An oiled bird must be stabilized. Oil clumps the feathers together and disrupts waterproofing and insulation. Spill birds are cold, wet and hungry. A bath can cause shock, hypothermia and even death—a bird must be strong enough to survive the ordeal. When it reaches the rehab center, it is quickly rinsed and placed in a net-bottom cage. Netting is essential for water birds, which rarely stand or sit on land. A few minutes on a hard surface can cause blisters, scrapes and worse. The bird is fed a nutritious slurry of fish, water and vitamins. If the bird has swallowed any oil or fuel, it is fed charcoal, which absorbs contaminants. When it regains its strength, it’s ready for the birdbath. A mixture of Dawn dishwashing detergent and water is the most effective cleanser, cutting through petroleum products as easily as it cuts through baked-on casserole grease. It can take up to 45 minutes and 300 gallons of water to clean an oiled bird. After cleaning, the bird is dried and allowed to rest and preen. When a bird preens, it rearranges the Velcro-like hooks in its feathers. Natural oils do not waterproof or insulate birds. Properly preened feathers are woven so tightly that water cannot pass through them. This watertight weave keeps water out and air in.
After being cleaned, the bird is transferred to the IBRRC’s rehab resort where it can recuperate in aviaries and pools. It can take from one to three weeks for a bird to recover from a spill. Diesel fuel, jet fuel or gasoline can burn skin, and fumes can cause neurological damage and burn lung tissue, adding to recovery times.
Ziccardi’s first spill was at Ballona Creek in Long Beach. It was also a diesel fuel spill. Unlike the Suisun Marsh, Ballona Creek is open water. There, injured birds were easy to capture. Still, Ziccardi was overwhelmed by what he found. He was greeted by hundreds of black ducks, American coots and mud hens, all covered in fuel. He and a team of volunteers labored into the night. One-hundred-sixty birds survived the spill. “It was a very strong experience for me,” he says. “I learned what an emergency vet can do. It’s why I’m still in the program.”
California is an oil spill hot spot. Ziccardi estimates that there is more than one spill a day in the state. In 1996 a valve was opened on the Cape Mohican while the ship was dry-docked, and 40,000 gallons of fuel spilled into the dock. In 1998 more than 400,000 gallons of oil leaked out of a storage tank at Shell’s Martinez refinery. Shell spent more than $20 million to settle damage claims. In 1980 10,000 gallons of oil leaked from a container at the Tosco Refinery and into the Carquinez Strait.

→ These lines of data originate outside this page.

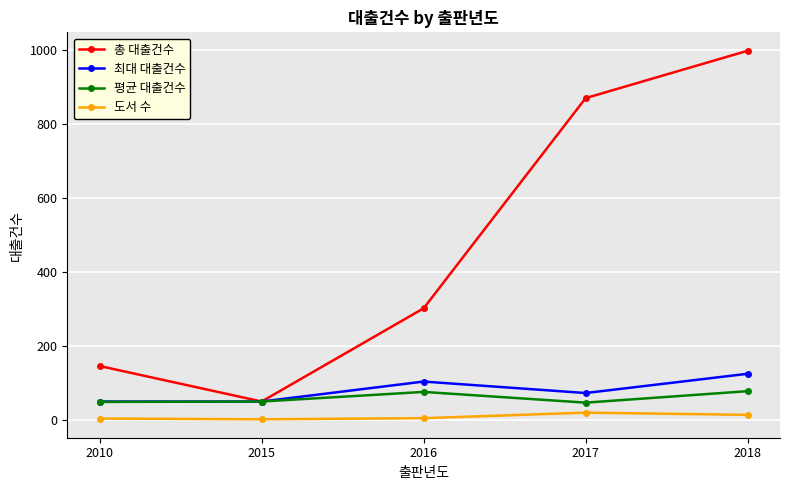

Which series has the largest total across all categories?

총 대출건수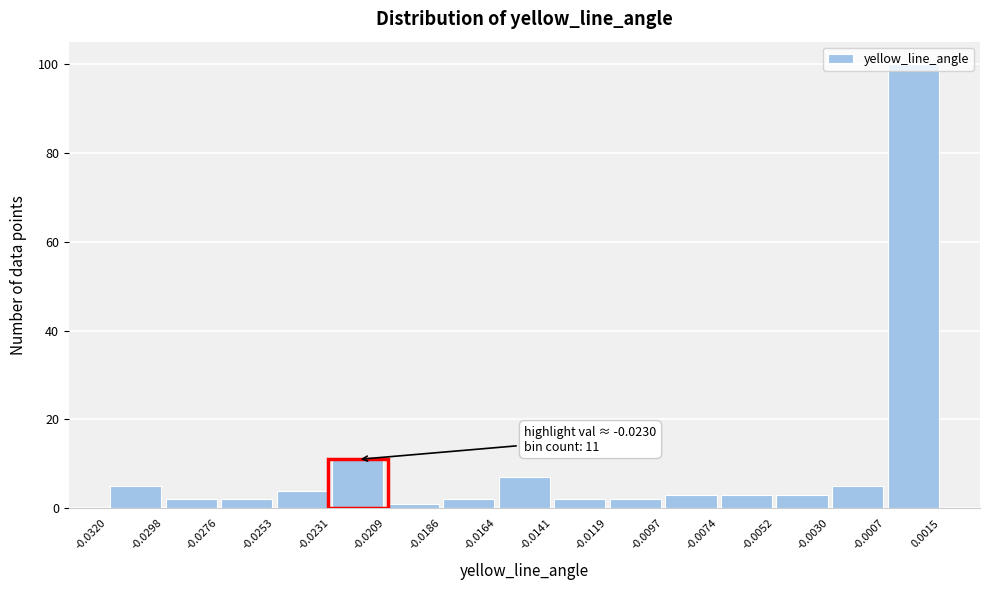

Which range on the x-axis has the tallest bar?

-0.0007 to 0.0015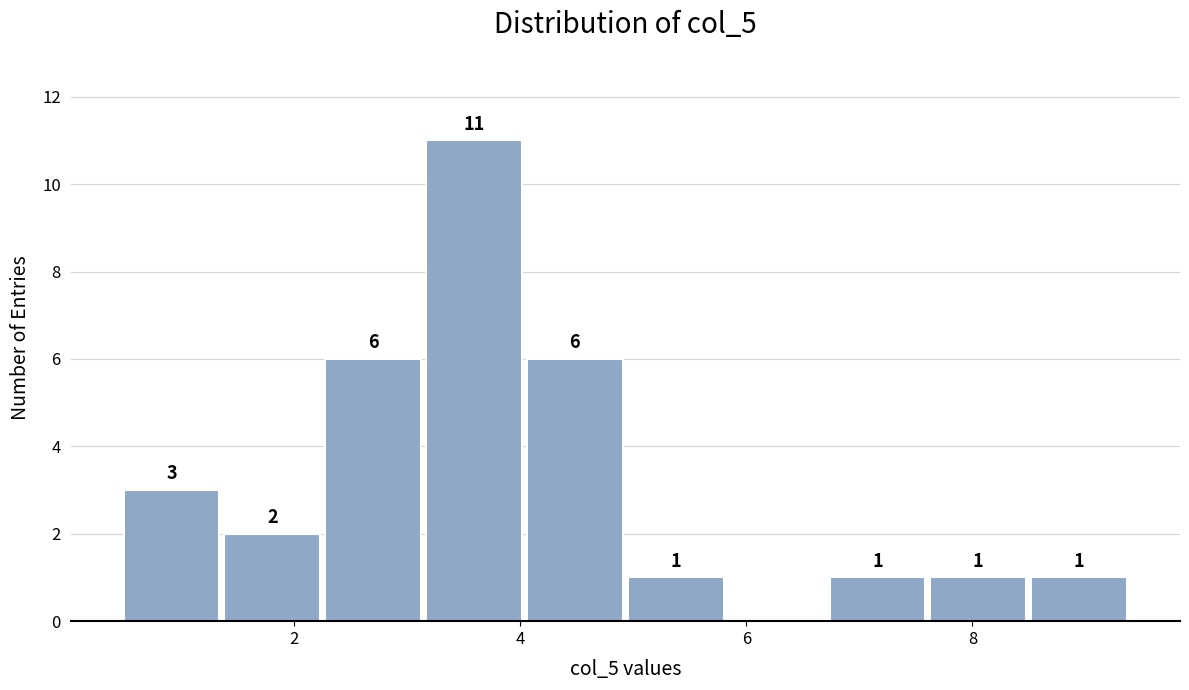

Which range on the x-axis has the tallest bar?

3.2 to 4.0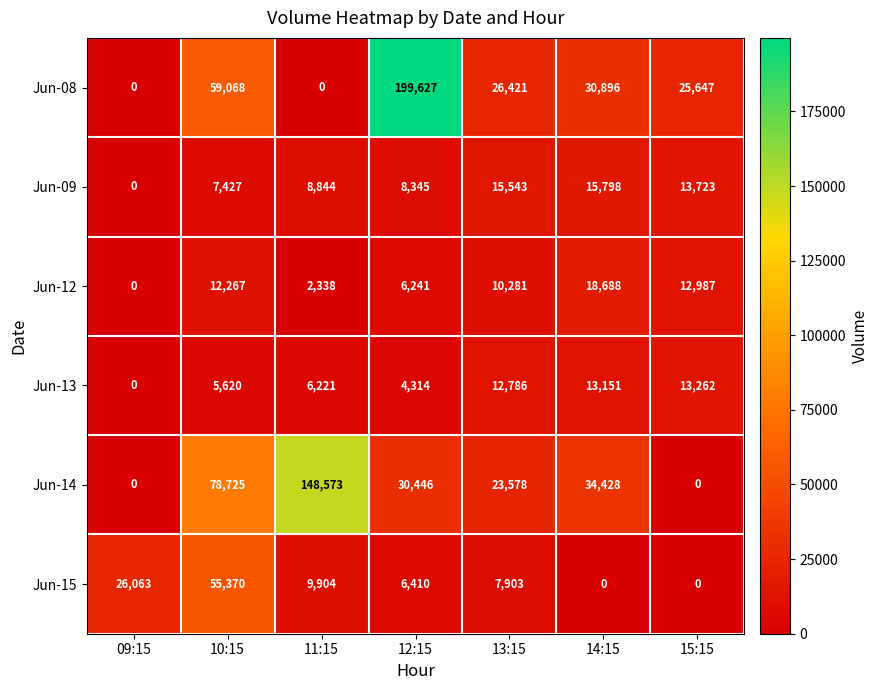

What is the total value across all series at 10:15?

218477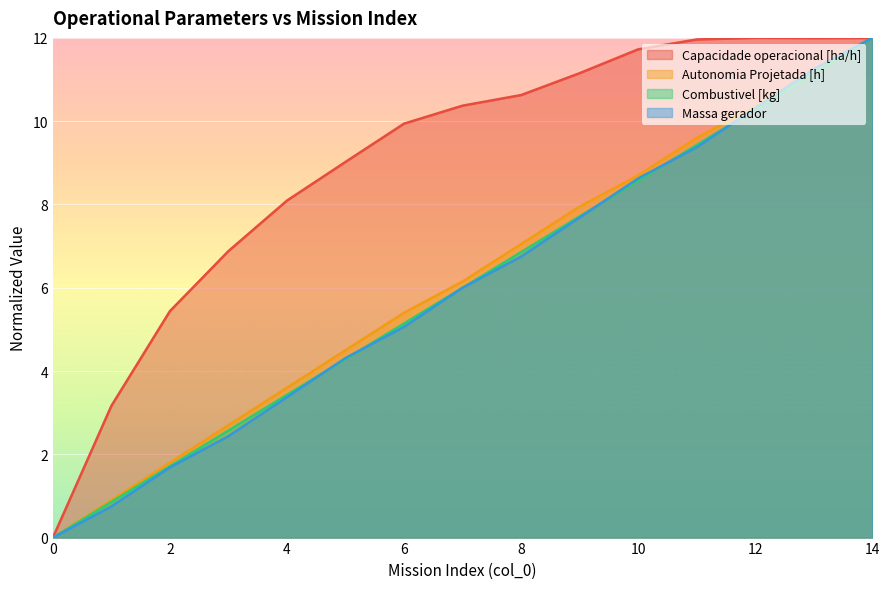

At which label does Massa gerador reach its peak?

14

One of California’s biggest spills spawned the IBRRC. In January 1971, two Standard Oil tankers wrecked in the San Francisco Bay, spilling 800,000 gallons of oil. Alice Berkener, a local nurse, volunteered to help clean and rehabilitate some of the birds who were oiled in the spill. She wasn’t alone. Hundreds of inexperienced volunteers swarmed the shores in search of oiled birds. Some even set up shop in local hotels, washing birds in bathtubs. At the time, no one in the ramshackle rehab centers knew how to properly care for the birds. They were put in cages, fed milk and bread and even bathed in mineral oil. Only a handful of the 7,000 birds that were collected survived. Berkener decided that the volunteers could have done better. In April 1971, she and her team filed for nonprofit status. Their first dedicated rescue center was in Aquatic Park in Berkeley. Since then they’ve helped with almost 100 spills in Alaska, Spain, Brittany, the Galapagos Islands and South America. The IBRRC now has two rescue centers, one in Cordelia and one in San Pedro.
Jay Holcomb was a volunteer during the 1971 San Francisco spill.

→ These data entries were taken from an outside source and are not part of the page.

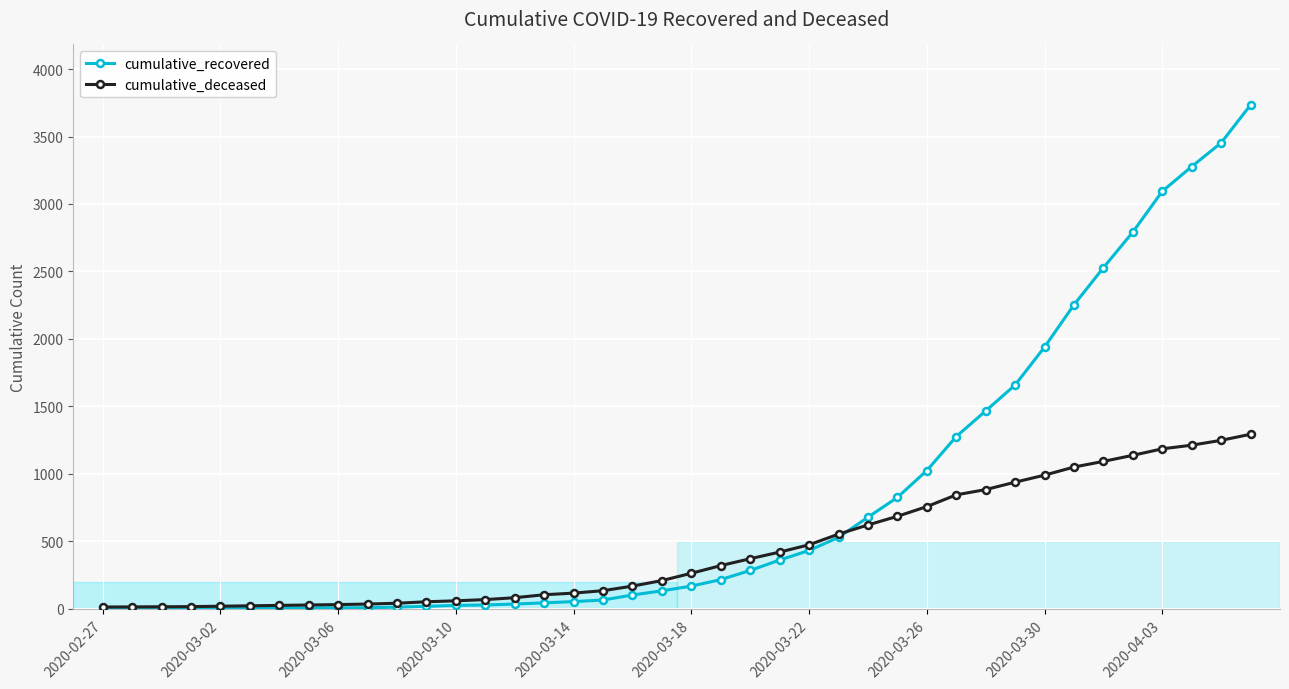

Which series has the widest spread of values?

cumulative_recovered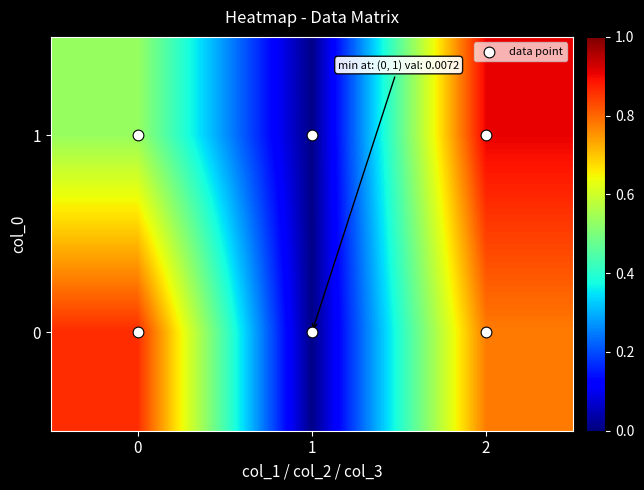

Reading left to right, extract all data points from this chart.

1: 0=0.5	1=0.0	2=0.9
0: 0=0.9	1=0.0	2=0.8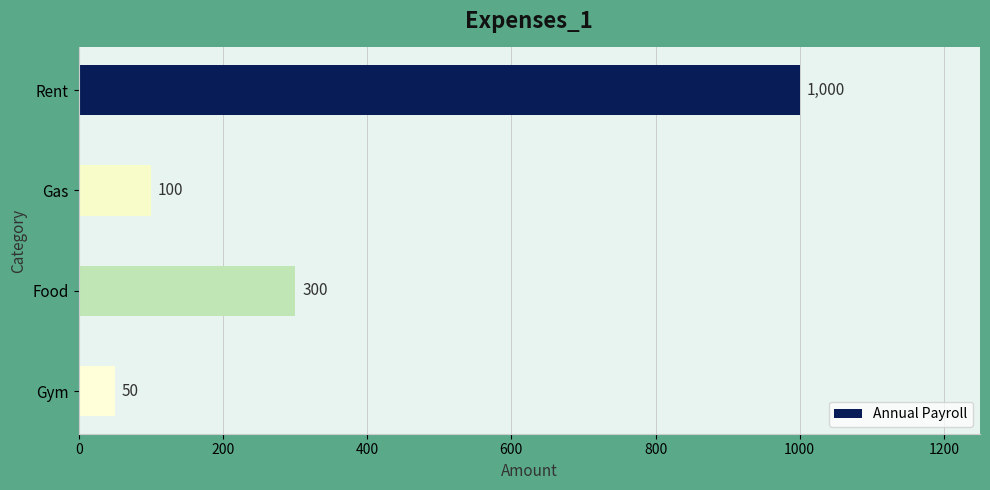

List the labels in order of value, largest first.

Rent, Food, Gas, Gym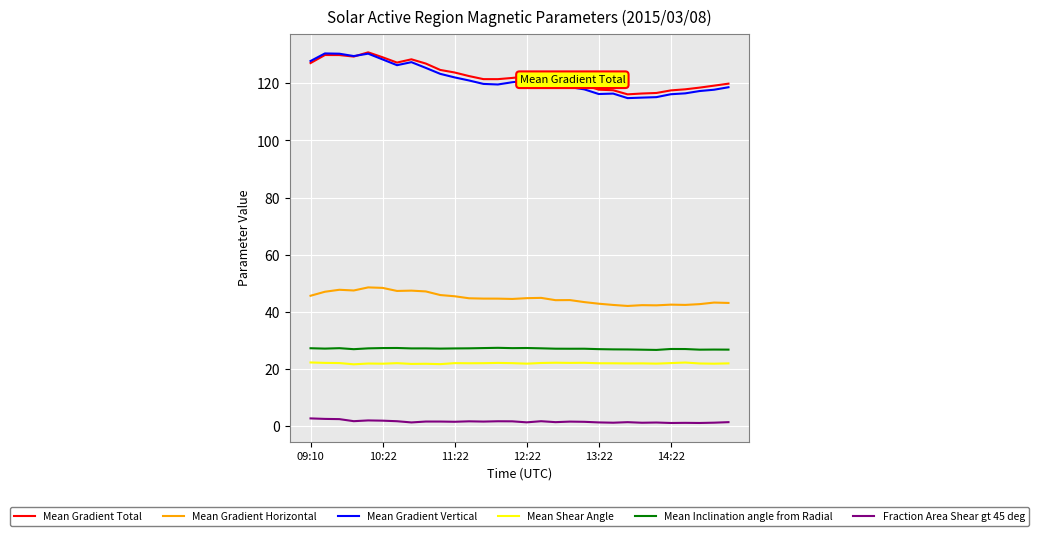

What is the maximum value for Mean Shear Angle?

22.4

“There were hallways full of cat cages, stacked to the ceiling,” he says. “They were filled with grebes. We called them ‘red screamers’—they have bright red eyes and this piercing scream. Most of them died.”
Holcomb was a volunteer at the center until 1986, when Berkener hired him. He worked at every major oil spill the center handled, including a six-month stint at the 1989 Exxon Valdez spill in Alaska. In that same year, Berkener put him in charge of the IBRRC. Now he spends more time in an office than at spill sites. Instead of being a member of the emergency rescue crew, he promotes education and stewardship. Educated people are less likely to harm birds and other animals, he says. The San Pedro research center has classrooms and a gallery where students can watch vets care for birds, and there are plans for a similar setup at the Cordelia center.

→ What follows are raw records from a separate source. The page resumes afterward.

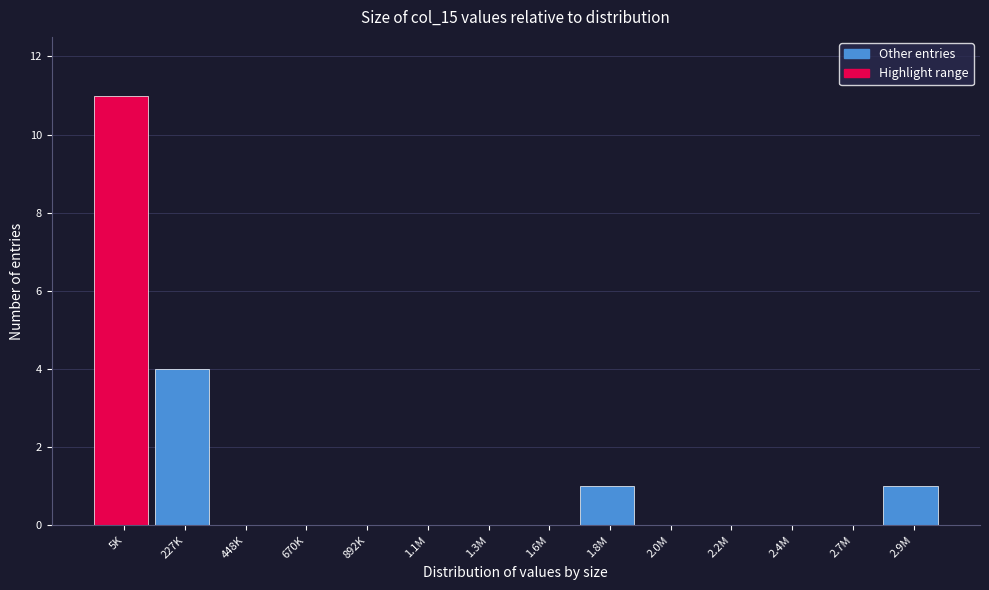

Reading right to left, transcribe all the data shown in this chart.

2.9M=1	2.7M=0	2.4M=0	2.2M=0	2.0M=0	1.8M=1	1.6M=0	1.3M=0	1.1M=0	892K=0	670K=0	448K=0	227K=4	5K=11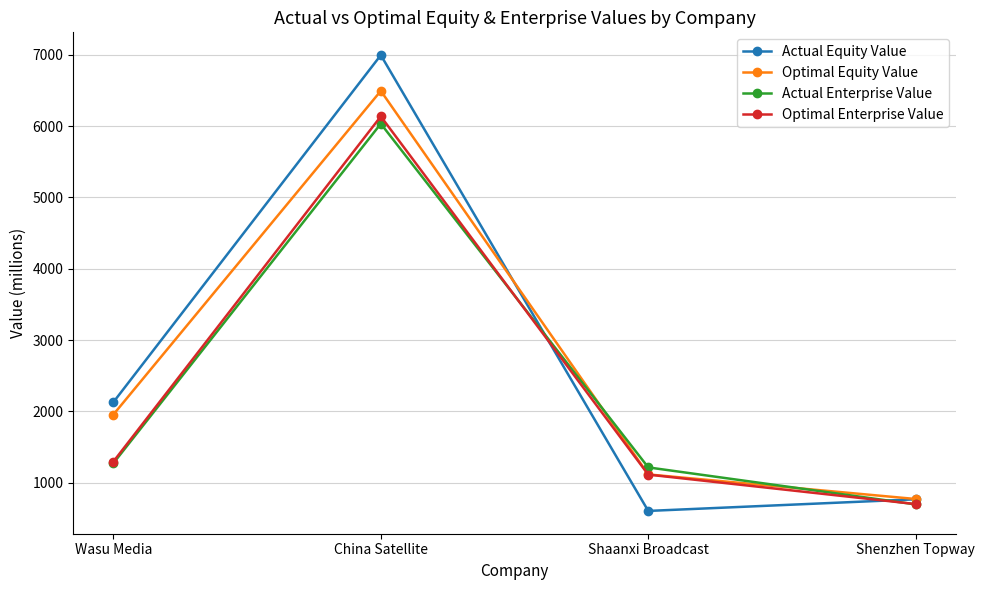

What is the value of the Actual Enterprise Value point at the 3rd from the left?

1215.9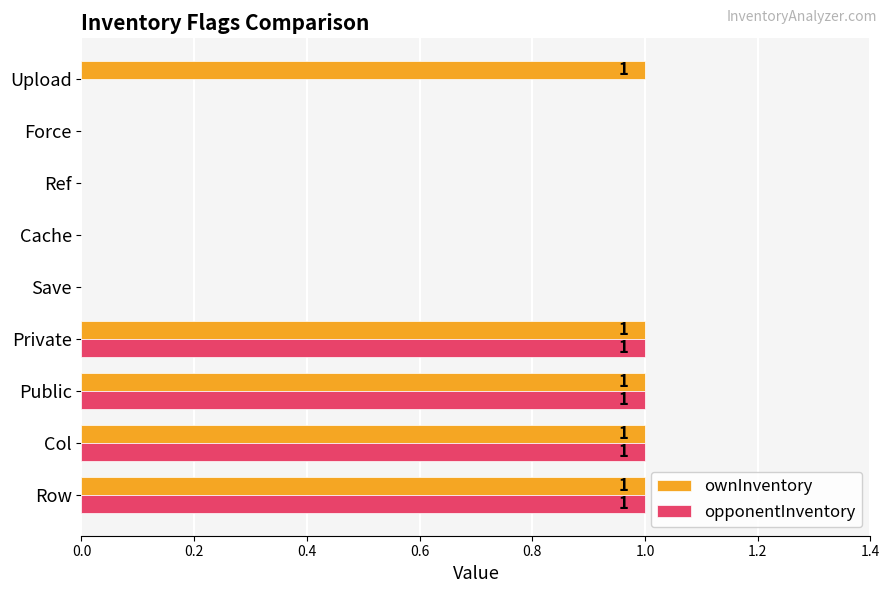

Is the value of ownInventory at Col greater than the value of opponentInventory at Save?

Yes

Holcomb is proud to be part of the OWCN. Few states have such an effective system for dealing with spills, he says. The OWCN was established in 1990 and is funded by interest from a $50 million trust fund. To raise the money, legislators imposed a 25-cent tax on every barrel of oil brought into the state. California’s rapacious appetite for the stuff sent cash sluicing into the treasury. Now the network and OWCN are self-sustaining. Many of the organizations in the network have a few full-time staff members and take on volunteers when needed. Unfortunately, volunteers are always needed at the IBRRC.
“It’s not just crude oil or fuel,” says Megan Prelinger, the rehab center’s only full-time managerial volunteer. “It’s cooking oil, fishing line, plastics, all the things we throw away.” Prelinger joined the rescue center in the summer of 2000. Since then she’s steadily moved her way up the ranks. She was amazed by how easy it was to learn and participate in the center. Within a few months, she was cleaning and feeding oiled birds and training new volunteers. The center receives a steady stream of injured animals. In the spring, it is crowded with orphaned or abandoned ducklings. There is an almost constant stream of gulls that fall into vats of oil used for french fries. The center responds to about one major petroleum spill a month.
Jon Tarpley, an environmental scientist with Fish and Game, estimates cleanup of the Suisun Marsh will take several months. Fifty to 60 percent of the fuel will evaporate in a matter of days, but a thin layer of residue will remain on plants and mud for months. If cleanup crews miss any, it will degrade naturally over time.
On May 2, Kinder Morgan finished repairing the ruptured pipeline. At 2:30 p.m. they turned it back on. Even so, the 37-year-old pipeline’s days are numbered. The April spill was the second on the line in 10 years. In 1996 a hairline crack was discovered in Vacaville. According to Jerry Englehardt with Kinder Morgan media relations, an indeterminate amount of fuel leaked out over an unknown period of time. The cleanup is still under way. Englehardt says that the company has had plans to replace the entire pipeline for more than two years. During that time it has been wrestling with government and environmental agencies to find an acceptable route for the new line. Within a year, he says, a new 20-inch line will be installed and the old pipe will be taken offline.
The company will pay for the cleanup in Suisun and for any damages to local wildlife. Kinder Morgan is the largest pipeline company in the United States with more than 25,000 miles of its pipeline crisscrossing the lower 48, pumping 2 million barrels of petroleum products every day. The company and its subsidiaries are valued at approximately $24 billion.
Englehardt could not put a price tag on the Suisun spill. “We hope to have an estimate as to what it will cost very soon,” he says.